** Given text **
* * * * * * *

The Swiss Constitution also guarantees Freedom of speech and Freedom of information for every citizen (Article 16).[176] But still the country makes some controversial decisions, which both Human Right Organizations and other states criticizes. The Swiss animal rights organization "Verein gegen Tierfabriken Schweiz" took the country to the European Court of Human Rights twice for censoring a TV ad of the organization, in which the livestock farming of pigs is shown. The organization won both lawsuits, and the Swiss state was convicted to pay compensations.[177] Another very controversial[citation needed] law of Switzerland is that persons who refuse to recognize the Armenian Genocide of 1915 have to face trial. The Turkish politician Doğu Perinçek was fined CHF 12,000 for denying the genocide in 2007. Switzerland was criticized by Turkish media and Turkish politicians for acting against the freedom of opinion. Perinçek's application for a revision was rejected by the court.[178] Holocaust denial is also illegal.

North America

Canada

Freedom of expression in Canada is guaranteed by section 2(b) of the Canadian Charter of Rights and Freedoms:

2. Everyone has the following fundamental freedoms: ... (b) freedom of thought, belief, opinion and expression, including freedom of the press and other media of communication

Section 1 of the Charter, the so-called limitations clause, establishes that the guarantee of freedom of expression and other rights under the Charter are not absolute and can be limited under certain situations:

The Canadian Charter of Rights and Freedoms guarantees the rights and freedoms set out in it subject only to such reasonable limits prescribed by law as can be demonstrably justified in a free and democratic society. (emphasis added)

This section is double-edged. First it implies that a limitation on freedom of speech prescribed in law can be permitted, if it can be justified as being a reasonable limit in a free and democratic society. Conversely, it implies that a restriction can be invalidated, if it cannot be shown to be a reasonable limit in a free and democratic society.

Other laws that protect freedom of speech in Canada, and did so, to a limited extent, before the Charter was enacted in 1982, include the Implied Bill of Rights and the Canadian Bill of Rights.

In the landmark Supreme Court of Canada case R. v. Zundel (1992), the court struck down a provision in the Criminal Code that prohibited publication of false information or news, stating that it violated section 2(b) of the Charter.

* * * * * * *

Source records
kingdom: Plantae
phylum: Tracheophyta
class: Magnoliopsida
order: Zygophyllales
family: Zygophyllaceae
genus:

* * * * * * *

** Problem to solve **
Go on with the text on freedom of speech laws, starting right after its last sentence.

** Answer to this exercise **
Under section 318 of the Criminal Code it is illegal to promote genocide. Under section 319, it is illegal to publicly incite hatred against people based on their colour, race, religion, ethnic origin, and sexual orientation, except where the statements made are true or are made in good faith. The prohibition against inciting hatred based on sexual orientation was added to the section in 2004 with the passage of Bill C-250. A prohibition against inciting hatred based on "gender identity" is slated to be included in section 318 with the passage of Bill C-279, once it has been given Royal Assent.[179]

Canada has had a string of high-profile court cases in which writers and publishers have been prosecuted for their writings, in both magazines and web postings:

Cuba

Main article: Censorship in Cuba

Books, newspapers, radio channels, television channels, movies and music are censored. Cuba is one of the world's worst offenders of free speech according to the Press Freedom Index 2008.[189] RWB states that Cuba is "the second biggest prison in the world for journalists" after the People's Republic of China.[190]

United States

Congress shall make no law respecting an establishment of religion, or prohibiting the free exercise thereof; or abridging the freedom of speech, or of the press; or the right of the people peaceably to assemble, and to petition the government for a redress of grievances.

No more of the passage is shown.